Suppose one of the parents cares for the child (or children). Suppose he/she wants to remarry in order to better raise the children. Don't you think the fact that he/she will probably have other children will affect the ones he had from the previous relation? Not only: don't you think his previous relation will affect the children he'll have from the new marriage (in particular in cases in which the children from the previous relation still mantain a significant relation with the other parent)?
Well, which could be the problems (in my opinion) for the children?
1. the children from the first relation will suffer from jealousy and also they'll fear that the biological parent will love the new children more than them
2. the children from the previous relation will suffer because they'll feel that they had the misfortune that they parents separated while the new children have their parents united.
3. the children from the second union will be affected by the sense of separation of the family even if their parents are united (in particular, if the relations between the parent and the other person who separated are difficult and with conflicts)
4. also, what kind of catholic education and example will be given to the children in this context?
Ok, I know I gave some examples but that every situation is different.
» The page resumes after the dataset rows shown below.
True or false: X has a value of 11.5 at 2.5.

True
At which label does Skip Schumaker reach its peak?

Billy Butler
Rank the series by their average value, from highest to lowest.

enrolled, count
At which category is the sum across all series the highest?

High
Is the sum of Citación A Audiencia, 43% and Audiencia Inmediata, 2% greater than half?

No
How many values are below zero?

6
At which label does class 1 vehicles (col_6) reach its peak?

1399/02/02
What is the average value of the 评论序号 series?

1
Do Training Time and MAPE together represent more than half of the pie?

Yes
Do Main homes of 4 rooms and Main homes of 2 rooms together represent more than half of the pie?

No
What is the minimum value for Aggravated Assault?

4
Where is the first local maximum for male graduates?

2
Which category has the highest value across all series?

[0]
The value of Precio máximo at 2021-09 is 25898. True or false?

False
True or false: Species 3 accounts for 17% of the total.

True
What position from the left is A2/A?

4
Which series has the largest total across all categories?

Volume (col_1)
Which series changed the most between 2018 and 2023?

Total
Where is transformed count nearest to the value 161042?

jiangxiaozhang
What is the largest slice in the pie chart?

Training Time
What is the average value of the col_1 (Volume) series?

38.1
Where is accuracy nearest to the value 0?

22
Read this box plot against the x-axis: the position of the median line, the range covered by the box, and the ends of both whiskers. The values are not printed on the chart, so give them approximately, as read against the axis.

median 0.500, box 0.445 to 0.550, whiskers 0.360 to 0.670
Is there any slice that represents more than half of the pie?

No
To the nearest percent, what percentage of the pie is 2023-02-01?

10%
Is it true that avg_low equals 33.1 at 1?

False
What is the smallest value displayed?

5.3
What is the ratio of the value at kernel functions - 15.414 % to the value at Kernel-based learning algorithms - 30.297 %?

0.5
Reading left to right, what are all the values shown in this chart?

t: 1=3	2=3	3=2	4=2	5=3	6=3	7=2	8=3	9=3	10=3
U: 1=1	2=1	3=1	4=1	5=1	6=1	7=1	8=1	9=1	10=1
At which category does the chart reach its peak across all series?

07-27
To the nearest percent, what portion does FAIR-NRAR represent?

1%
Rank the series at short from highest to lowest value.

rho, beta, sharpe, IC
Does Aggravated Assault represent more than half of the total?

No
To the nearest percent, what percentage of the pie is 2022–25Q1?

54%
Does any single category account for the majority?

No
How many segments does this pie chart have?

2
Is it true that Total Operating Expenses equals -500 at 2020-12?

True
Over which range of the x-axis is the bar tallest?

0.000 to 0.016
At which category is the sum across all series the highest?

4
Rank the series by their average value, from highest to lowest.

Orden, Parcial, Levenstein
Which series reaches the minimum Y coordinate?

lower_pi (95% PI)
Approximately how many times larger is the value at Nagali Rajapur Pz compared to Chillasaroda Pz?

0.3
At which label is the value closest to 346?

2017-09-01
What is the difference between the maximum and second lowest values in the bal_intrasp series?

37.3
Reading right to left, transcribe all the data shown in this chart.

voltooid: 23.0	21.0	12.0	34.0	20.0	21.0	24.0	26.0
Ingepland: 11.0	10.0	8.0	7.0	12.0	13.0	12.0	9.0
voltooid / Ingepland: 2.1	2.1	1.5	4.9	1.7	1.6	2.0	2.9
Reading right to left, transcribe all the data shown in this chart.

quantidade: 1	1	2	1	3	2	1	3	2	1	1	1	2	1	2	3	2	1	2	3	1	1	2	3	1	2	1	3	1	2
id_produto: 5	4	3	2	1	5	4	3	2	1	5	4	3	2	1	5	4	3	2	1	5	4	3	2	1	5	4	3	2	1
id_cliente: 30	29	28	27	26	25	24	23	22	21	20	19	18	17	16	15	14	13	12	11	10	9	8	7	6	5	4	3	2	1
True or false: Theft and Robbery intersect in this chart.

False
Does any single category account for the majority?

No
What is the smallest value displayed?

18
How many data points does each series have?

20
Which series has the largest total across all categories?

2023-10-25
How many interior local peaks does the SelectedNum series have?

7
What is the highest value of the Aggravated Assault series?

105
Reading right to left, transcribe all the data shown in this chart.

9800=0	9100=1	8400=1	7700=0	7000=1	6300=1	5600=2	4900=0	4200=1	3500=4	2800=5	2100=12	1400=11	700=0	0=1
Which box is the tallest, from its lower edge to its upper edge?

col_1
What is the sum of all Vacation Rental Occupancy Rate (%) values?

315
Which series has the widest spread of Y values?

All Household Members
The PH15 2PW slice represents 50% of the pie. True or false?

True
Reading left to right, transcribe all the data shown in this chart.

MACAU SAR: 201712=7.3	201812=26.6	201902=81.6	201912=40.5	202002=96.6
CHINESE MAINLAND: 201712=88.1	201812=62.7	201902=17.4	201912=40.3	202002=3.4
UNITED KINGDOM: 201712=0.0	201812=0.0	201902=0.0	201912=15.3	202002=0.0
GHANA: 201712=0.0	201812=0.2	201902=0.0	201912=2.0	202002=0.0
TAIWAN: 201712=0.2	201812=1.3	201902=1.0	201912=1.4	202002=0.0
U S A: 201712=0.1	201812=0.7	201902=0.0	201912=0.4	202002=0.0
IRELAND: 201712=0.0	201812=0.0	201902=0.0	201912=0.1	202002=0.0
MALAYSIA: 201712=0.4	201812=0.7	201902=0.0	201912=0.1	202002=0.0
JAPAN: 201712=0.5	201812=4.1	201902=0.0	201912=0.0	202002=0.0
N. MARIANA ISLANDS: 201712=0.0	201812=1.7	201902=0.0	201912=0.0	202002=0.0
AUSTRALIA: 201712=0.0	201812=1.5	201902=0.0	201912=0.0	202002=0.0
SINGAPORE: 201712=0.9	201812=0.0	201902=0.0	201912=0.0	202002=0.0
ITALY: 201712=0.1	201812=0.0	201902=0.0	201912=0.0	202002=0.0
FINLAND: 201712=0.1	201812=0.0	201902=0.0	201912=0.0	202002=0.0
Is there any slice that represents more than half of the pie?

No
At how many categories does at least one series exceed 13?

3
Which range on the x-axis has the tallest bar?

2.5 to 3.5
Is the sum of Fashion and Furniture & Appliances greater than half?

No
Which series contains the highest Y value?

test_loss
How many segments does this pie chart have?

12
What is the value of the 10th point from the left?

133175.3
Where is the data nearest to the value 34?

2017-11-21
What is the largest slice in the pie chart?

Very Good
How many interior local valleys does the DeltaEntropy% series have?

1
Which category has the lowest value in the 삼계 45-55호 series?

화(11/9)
I think also that it is very important the factor of the age of the children. But, still these are some of the problmes that can be present in these situations in my opinion.
[/quote]

I don't think they meant to make fun of you or anything, just that they couldn't understand. :)

Your first three points would be remedied by a parent simply talking to his or her child and reassuring them. As long as one child isn't overtly favored over another and no one is ignored, I still don't see any real serious problems. For your fourth, I don't think the fact that a family includes kids from two separate relationships has anything bearing on what kind of education the kids will receive. Actually, I'd argue that kids raised in one of those households can turn out no different from one raised with two married parents.